[Opening Source text section]

Now, how does this affect DU? This is just a Denver Post problem, right? Well, not exactly. For decades, the University of Denver has relied upon the newspaper to maximize its regional reach. From regular hockey features to the frequent news articles profiling some goings-on around campus, the Denver Post has been an integral piece of DU’s marketing strategy. And, for the most part, it has worked really well.

Journalists and supporters alike protest the lack of high-quality content with #NewsMatters
Journalists and supporters alike protest the lack of high-quality content with #NewsMatters

However, with the budget cuts and lack of funding, the Denver Post has been forced to make some tough sports coverage decisions. Embedded in those decisions is one simple question: “what will people click on?” After all, clicks drive revenue.

The answer to that question is simple: Broncos.

Well, really it’s the coverage of the local professional sports and the larger universities in the region that drive click and advertising revenue. The unfortunate reality is it doesn’t matter how incredible DU’s athletic department is. DU just doesn’t move the needle in Denver.

While the Post may be a viable marketing tool for DU over the next decade or so before it begins to slide completely out of relevance, the question remains: what can DU do to maintain and grow its regional presence when the Post proves to be no longer reliable?

The first thing DU should do (and they’re already starting to do this) is maximize its social media presence. News and sports media has become extremely social over the past five years. Essentially if you’re a journalist without a Twitter account, you’re irrelevant. More traditional writers might scoff at that idea, but that’s the reality of the journalism industry today.

Over the past few years, the DU athletic department has made some very good investments in social media. They have made it clear that they want the best people running their social media accounts. A well-operated social media presence means greater exposure to a wider audience, both locally and nationally. By hiring some of the best Sports Information Directors (SIDs) in the business, DU has shown that it is dedicated to growing in today’s climate.

Social media isn’t everything though. It’s an excellent starting point, but it goes well beyond that. Social media grabs the attention, but it’s the “content” that holds the attention of fans. And it’s the content that DU has been lacking recently. From a lack of televised hockey games to a lack of awareness that the University boasts a top 10 men’s soccer team, there needs to be a way DU can get this message out beyond social media. And not just sports, the University needs greater visibility for it academic and community outreach efforts as well.

[Closing Source text section]

# [Problems and tasks]
(A) In the article on the University of Denver and the Denver Post, what is named as the answer to the question "what will people click on?"
(B) Continue the article on the University of Denver and the Denver Post from its last sentence.

[Opening Excerpted data section]

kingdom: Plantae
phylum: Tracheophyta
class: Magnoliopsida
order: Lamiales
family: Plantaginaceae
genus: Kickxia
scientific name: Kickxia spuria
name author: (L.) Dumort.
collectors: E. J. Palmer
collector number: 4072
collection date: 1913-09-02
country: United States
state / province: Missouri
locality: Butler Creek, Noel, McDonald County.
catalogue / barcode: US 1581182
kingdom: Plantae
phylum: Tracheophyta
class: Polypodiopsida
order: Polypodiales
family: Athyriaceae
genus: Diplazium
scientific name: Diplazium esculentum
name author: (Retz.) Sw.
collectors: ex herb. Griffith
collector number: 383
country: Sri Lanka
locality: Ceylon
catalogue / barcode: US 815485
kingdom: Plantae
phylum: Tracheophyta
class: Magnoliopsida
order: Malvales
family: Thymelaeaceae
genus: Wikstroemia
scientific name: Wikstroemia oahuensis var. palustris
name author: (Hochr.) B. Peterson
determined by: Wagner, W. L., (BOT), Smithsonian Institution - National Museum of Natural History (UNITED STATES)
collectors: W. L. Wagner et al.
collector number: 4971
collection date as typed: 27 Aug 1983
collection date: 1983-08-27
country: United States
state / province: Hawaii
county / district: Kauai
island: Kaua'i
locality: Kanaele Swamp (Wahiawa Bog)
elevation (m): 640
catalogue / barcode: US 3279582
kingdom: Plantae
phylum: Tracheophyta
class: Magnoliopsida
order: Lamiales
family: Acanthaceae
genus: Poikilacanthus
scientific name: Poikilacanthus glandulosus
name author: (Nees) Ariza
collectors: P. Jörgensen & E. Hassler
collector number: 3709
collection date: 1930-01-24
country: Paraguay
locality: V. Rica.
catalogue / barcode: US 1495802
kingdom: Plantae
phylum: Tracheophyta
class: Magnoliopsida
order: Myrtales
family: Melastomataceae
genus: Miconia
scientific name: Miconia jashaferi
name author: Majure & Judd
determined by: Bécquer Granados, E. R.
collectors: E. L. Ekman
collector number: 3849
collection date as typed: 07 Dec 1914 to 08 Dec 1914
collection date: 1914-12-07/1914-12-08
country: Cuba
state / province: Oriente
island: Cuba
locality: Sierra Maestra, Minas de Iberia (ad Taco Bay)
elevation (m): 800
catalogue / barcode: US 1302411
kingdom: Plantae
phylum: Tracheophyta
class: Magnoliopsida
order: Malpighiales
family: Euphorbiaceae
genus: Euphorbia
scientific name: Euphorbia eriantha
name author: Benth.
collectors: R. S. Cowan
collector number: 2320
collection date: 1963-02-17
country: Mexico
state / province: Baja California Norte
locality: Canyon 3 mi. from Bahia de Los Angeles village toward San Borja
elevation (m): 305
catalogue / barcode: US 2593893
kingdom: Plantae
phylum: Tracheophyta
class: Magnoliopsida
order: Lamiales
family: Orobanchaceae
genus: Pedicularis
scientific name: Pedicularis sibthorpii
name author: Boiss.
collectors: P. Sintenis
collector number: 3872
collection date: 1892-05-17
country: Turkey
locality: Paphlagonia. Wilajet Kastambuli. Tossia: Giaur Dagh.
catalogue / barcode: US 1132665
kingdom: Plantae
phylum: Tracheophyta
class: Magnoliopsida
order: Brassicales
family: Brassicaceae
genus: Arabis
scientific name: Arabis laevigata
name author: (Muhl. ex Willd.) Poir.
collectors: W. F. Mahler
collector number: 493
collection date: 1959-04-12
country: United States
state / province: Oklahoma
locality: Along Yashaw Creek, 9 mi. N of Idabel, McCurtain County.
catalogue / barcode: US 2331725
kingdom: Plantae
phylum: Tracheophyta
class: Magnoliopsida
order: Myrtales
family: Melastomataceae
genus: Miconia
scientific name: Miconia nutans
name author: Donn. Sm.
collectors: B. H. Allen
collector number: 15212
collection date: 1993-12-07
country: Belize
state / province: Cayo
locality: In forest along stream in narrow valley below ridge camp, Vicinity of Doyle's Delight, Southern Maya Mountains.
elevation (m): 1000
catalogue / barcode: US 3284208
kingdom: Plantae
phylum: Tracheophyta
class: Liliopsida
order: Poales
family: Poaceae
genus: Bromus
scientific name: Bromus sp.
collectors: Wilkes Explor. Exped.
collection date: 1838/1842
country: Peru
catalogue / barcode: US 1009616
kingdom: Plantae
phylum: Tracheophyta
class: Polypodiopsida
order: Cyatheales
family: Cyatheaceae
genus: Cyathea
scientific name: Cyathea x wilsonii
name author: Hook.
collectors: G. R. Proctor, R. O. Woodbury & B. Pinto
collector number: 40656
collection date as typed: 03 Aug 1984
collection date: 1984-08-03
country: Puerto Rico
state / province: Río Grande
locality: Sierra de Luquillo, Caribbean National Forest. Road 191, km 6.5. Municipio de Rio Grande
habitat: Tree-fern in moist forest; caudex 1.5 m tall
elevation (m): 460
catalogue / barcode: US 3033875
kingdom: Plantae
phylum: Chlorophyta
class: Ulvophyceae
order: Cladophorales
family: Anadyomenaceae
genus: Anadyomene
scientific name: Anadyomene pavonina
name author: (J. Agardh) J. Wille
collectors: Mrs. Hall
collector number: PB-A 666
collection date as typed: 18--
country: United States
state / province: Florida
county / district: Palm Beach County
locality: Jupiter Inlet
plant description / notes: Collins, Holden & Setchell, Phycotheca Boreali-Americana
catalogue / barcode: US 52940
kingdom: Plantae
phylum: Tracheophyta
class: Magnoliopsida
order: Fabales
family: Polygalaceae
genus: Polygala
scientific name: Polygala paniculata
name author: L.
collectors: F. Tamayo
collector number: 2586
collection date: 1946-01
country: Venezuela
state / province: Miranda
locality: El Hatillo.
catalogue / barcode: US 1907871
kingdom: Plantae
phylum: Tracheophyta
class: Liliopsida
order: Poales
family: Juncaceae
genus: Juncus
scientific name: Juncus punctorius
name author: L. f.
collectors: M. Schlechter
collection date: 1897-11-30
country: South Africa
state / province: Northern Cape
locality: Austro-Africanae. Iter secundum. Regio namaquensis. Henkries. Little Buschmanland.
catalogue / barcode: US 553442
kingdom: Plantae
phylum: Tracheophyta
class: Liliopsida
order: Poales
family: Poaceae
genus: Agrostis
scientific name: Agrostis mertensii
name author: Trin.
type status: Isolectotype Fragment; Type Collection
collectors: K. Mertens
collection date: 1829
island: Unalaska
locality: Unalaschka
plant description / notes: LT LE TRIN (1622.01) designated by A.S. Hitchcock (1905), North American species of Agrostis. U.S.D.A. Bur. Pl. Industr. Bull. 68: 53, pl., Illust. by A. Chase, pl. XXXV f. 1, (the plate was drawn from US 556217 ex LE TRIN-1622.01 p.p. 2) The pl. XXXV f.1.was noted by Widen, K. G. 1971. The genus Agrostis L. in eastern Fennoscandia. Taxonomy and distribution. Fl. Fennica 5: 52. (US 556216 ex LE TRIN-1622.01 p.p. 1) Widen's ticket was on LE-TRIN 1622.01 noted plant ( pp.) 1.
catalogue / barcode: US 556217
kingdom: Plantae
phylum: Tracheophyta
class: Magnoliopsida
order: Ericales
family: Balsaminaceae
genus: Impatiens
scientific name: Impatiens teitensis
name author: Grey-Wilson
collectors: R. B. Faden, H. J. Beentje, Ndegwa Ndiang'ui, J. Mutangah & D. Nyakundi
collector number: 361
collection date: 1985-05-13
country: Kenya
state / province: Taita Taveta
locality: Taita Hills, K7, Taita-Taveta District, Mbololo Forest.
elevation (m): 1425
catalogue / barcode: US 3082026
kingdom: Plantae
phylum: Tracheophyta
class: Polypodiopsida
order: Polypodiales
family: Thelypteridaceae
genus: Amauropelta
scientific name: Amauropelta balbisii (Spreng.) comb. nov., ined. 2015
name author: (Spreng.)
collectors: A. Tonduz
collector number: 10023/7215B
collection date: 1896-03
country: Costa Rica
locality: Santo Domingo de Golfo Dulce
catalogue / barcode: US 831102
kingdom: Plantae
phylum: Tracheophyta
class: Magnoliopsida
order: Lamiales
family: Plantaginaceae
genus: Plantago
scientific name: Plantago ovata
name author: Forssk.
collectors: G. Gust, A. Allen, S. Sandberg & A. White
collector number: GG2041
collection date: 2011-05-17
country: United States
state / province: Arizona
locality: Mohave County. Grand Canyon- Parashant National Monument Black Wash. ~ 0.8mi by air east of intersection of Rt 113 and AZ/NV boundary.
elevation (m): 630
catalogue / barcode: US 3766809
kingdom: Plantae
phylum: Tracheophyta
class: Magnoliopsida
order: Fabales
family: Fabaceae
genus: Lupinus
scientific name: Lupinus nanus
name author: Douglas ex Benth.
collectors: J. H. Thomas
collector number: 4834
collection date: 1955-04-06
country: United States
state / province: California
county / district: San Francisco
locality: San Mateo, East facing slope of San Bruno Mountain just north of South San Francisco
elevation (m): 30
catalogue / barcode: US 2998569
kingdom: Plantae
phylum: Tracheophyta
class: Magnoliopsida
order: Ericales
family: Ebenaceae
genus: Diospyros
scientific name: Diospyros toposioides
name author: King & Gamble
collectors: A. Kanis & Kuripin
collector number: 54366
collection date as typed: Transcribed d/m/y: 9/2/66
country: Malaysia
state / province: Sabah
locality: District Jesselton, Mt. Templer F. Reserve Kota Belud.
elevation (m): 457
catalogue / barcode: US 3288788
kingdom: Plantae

[Closing Excerpted data section]

# [Answers below]
(A) Broncos.

(B)
The move to Altitude for television coverage and stabilizing their ever-changing radio affiliations are important first-steps for DU athletics.

One possible more long-term solution would be to buy a stake in a local television station. It’s a popular practice in the northeast as Boston University owns a public station in the city and uses it to televise various events. While Boston is a much different market than Denver, it’s certainly an excellent idea because, and this has become exceedingly clear, people don’t read things much anymore. They want to watch videos. They want to watch their teams play. And of course, under Chancellor Chopp’s 2025 Strategic Plan, DU wants greater visibility and reach across the Denver metro area.

If DU could find a TV station, the school would be able to televise any events they want and live stream them online. This would offer a new and unique way to connect with Denver, promote a more effective brand, and in effect, create a more cohesive DU community.

Bottom line, The Denver Post, on its current trajectory, will soon no longer be a viable marketing tool for the University of Denver – unless a local buyer, such as Phil Anschutz, buys the paper, finances losses and changes the current publishing philosophy. This scenario is highly unlikely so DU needs to recognize the new reality and understand that the Post’s effectiveness is declining. There are alternatives. It’s time for DU to get its own voice.

Meanwhile, we’ll be here the whole time just enjoying the ride wherever it takes us.